Please copy out every line of each entry below word for word, leaving out the pictures.

====== Data for processing ======

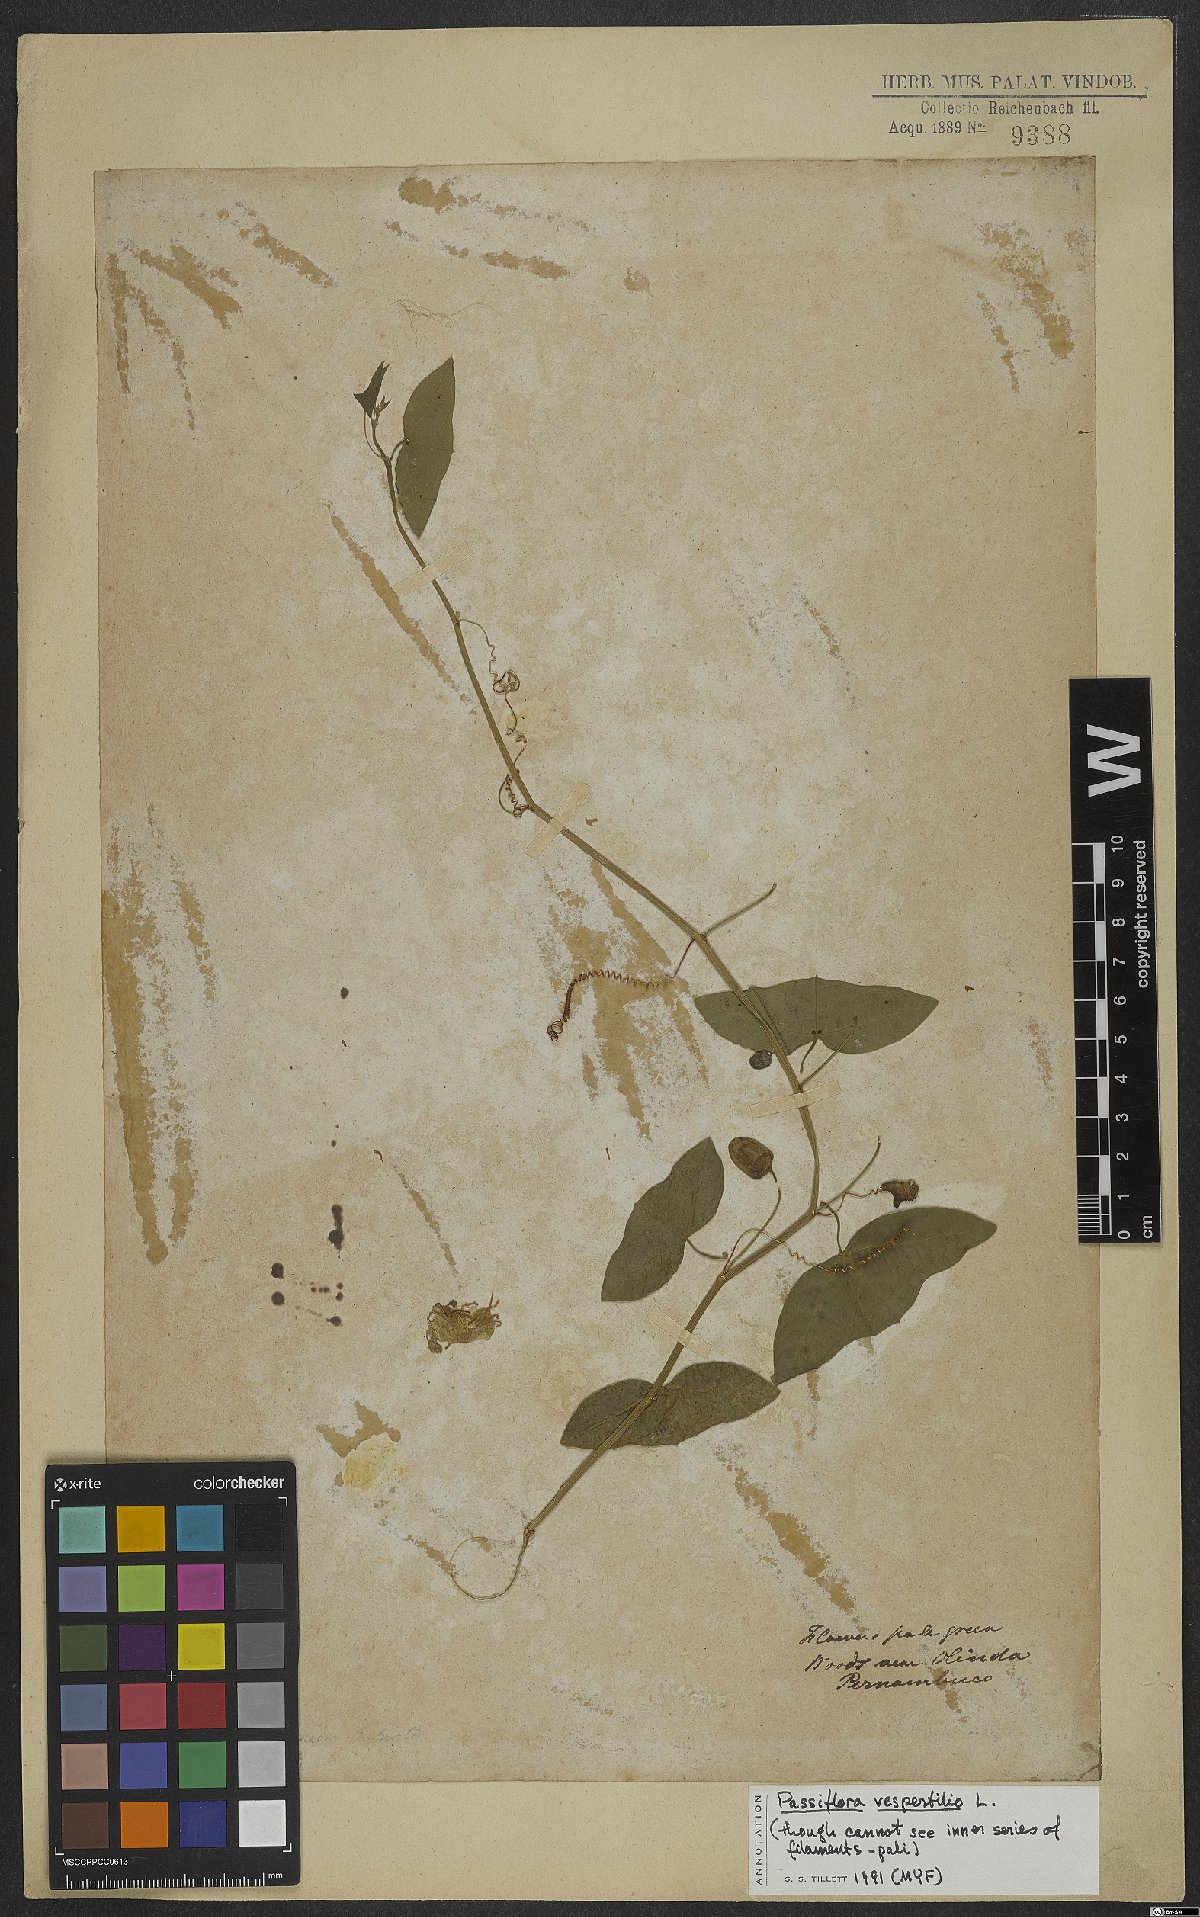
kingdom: Plantae
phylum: Tracheophyta
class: Magnoliopsida
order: Malpighiales
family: Passifloraceae
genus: Passiflora
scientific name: Passiflora vespertilio
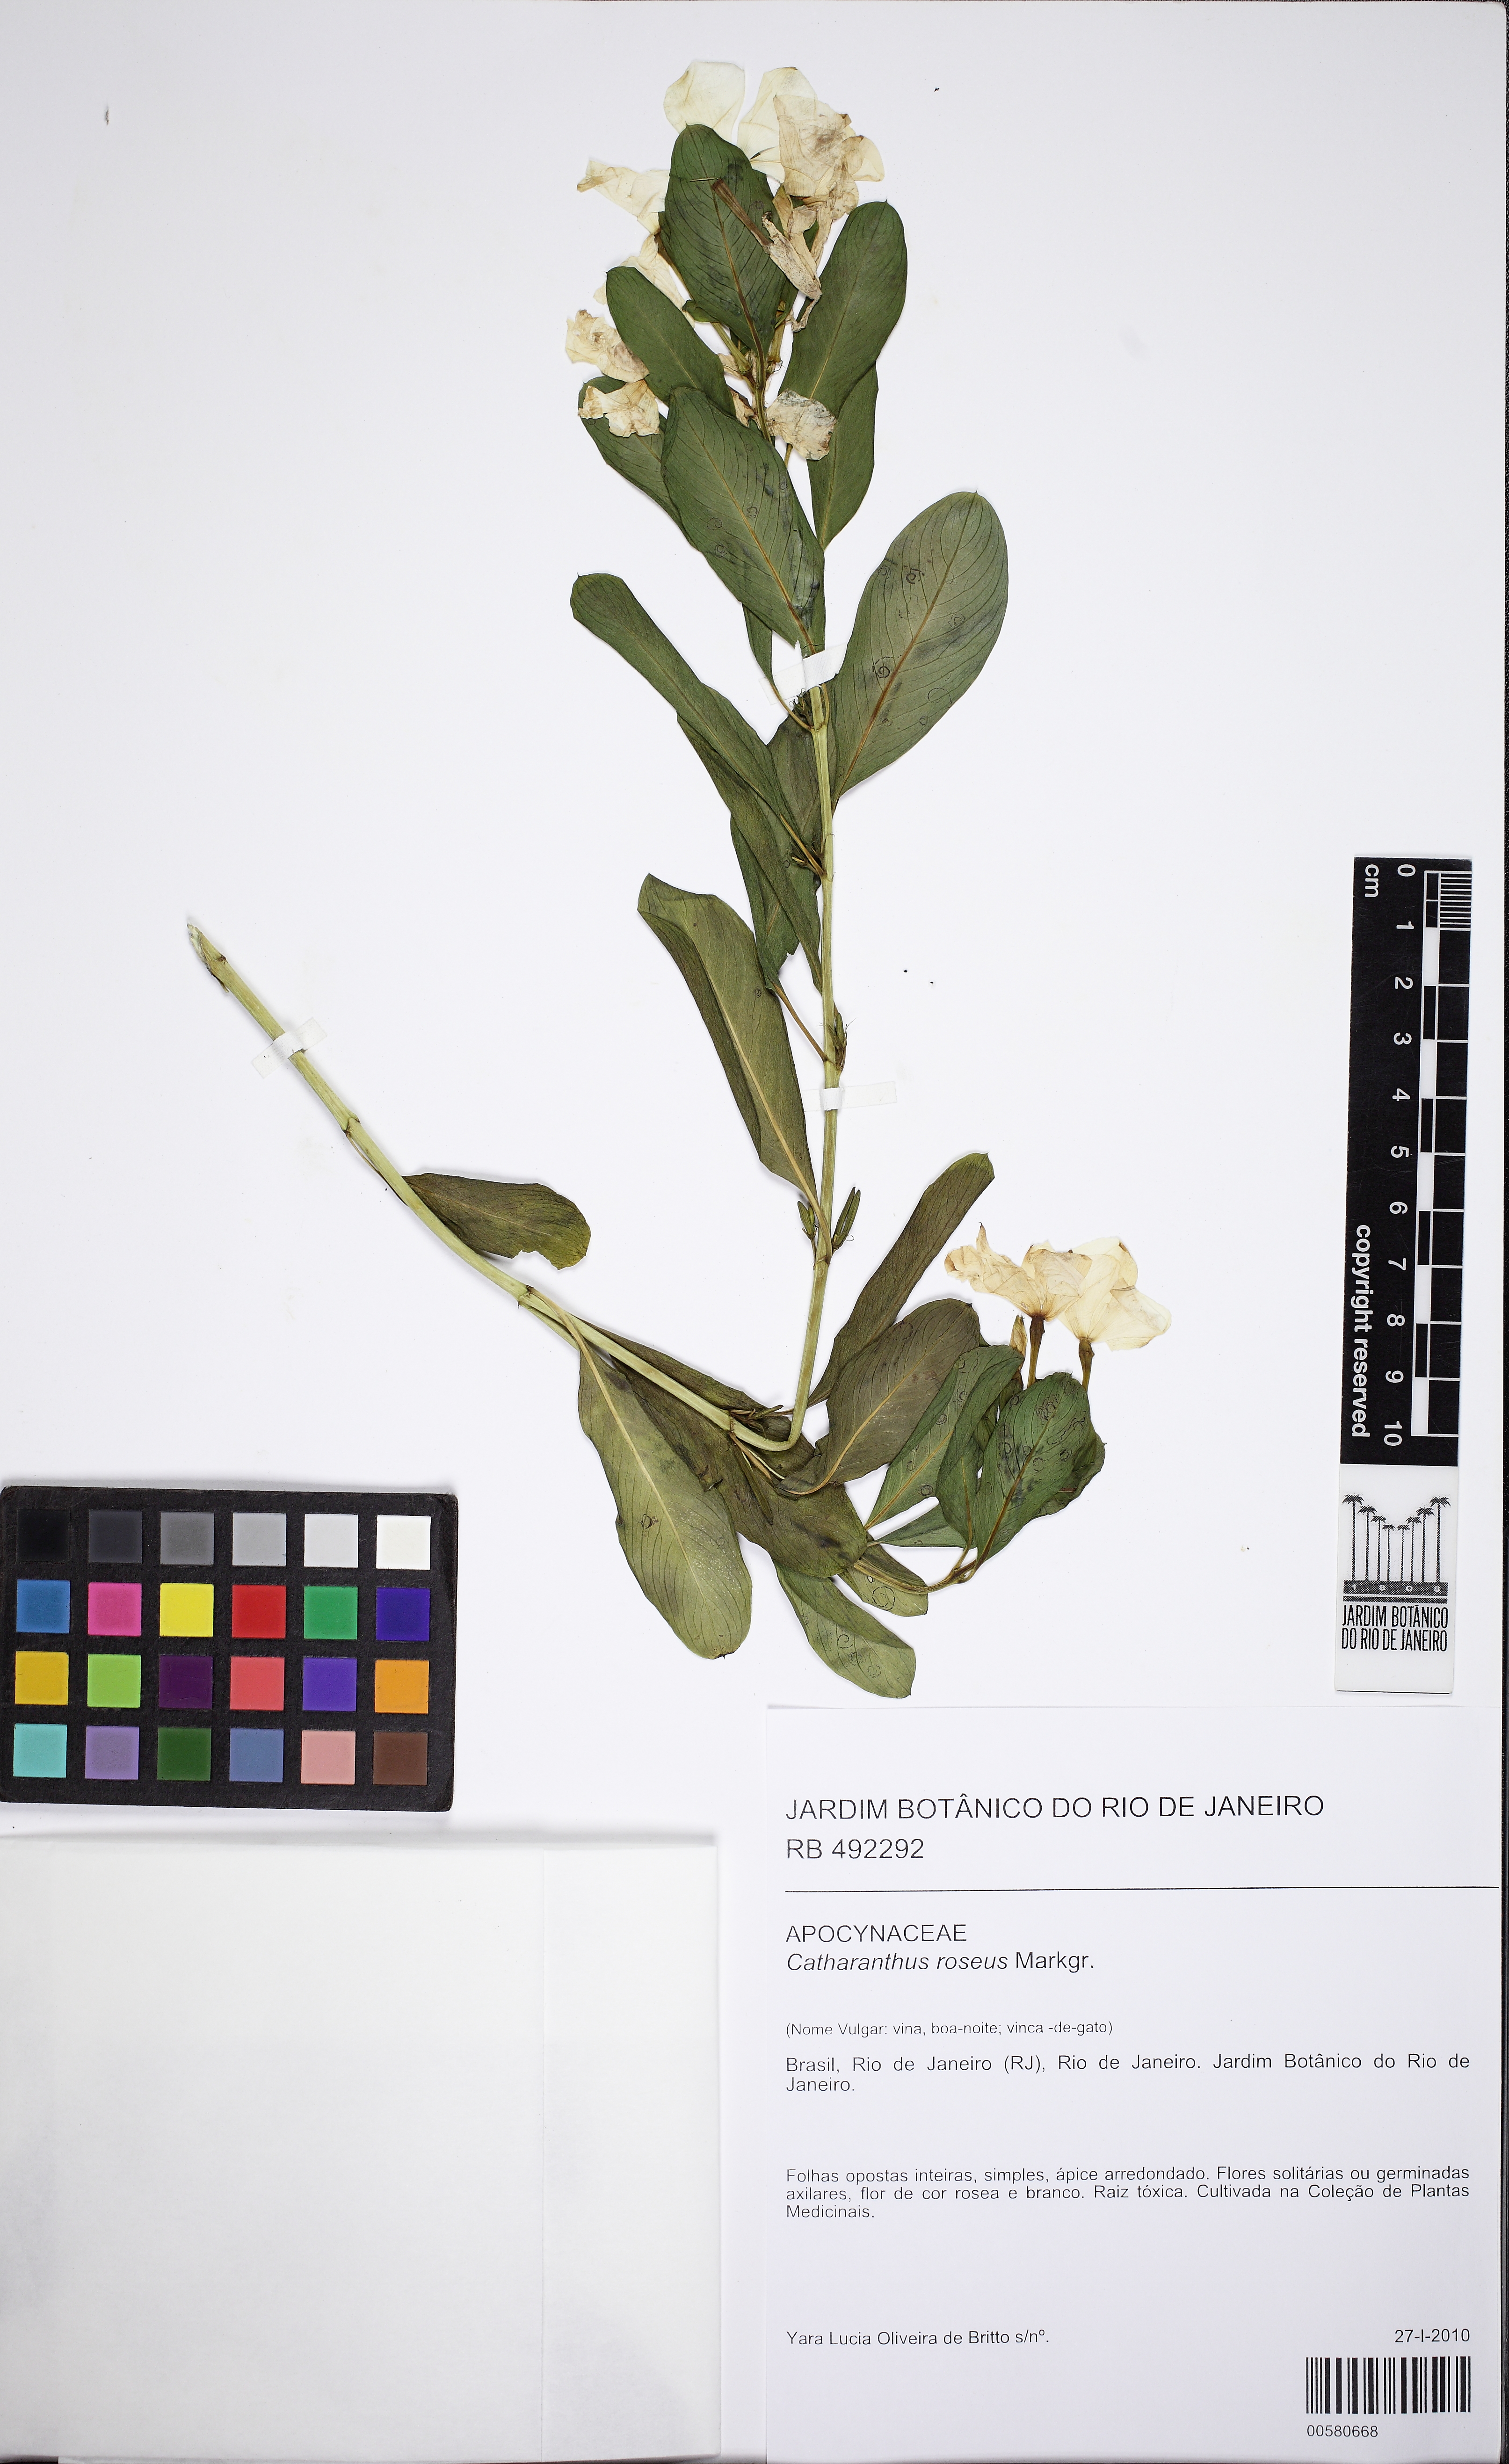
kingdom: Plantae
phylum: Tracheophyta
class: Magnoliopsida
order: Gentianales
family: Apocynaceae
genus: Catharanthus
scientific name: Catharanthus roseus
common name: Madagascar periwinkle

======

- [Final result]:
kingdom: Plantae
phylum: Tracheophyta
class: Magnoliopsida
order: Malpighiales
family: Passifloraceae
genus: Passiflora
scientific name: Passiflora vespertilio
kingdom: Plantae
phylum: Tracheophyta
class: Magnoliopsida
order: Gentianales
family: Apocynaceae
genus: Catharanthus
scientific name: Catharanthus roseus
common name: Madagascar periwinkle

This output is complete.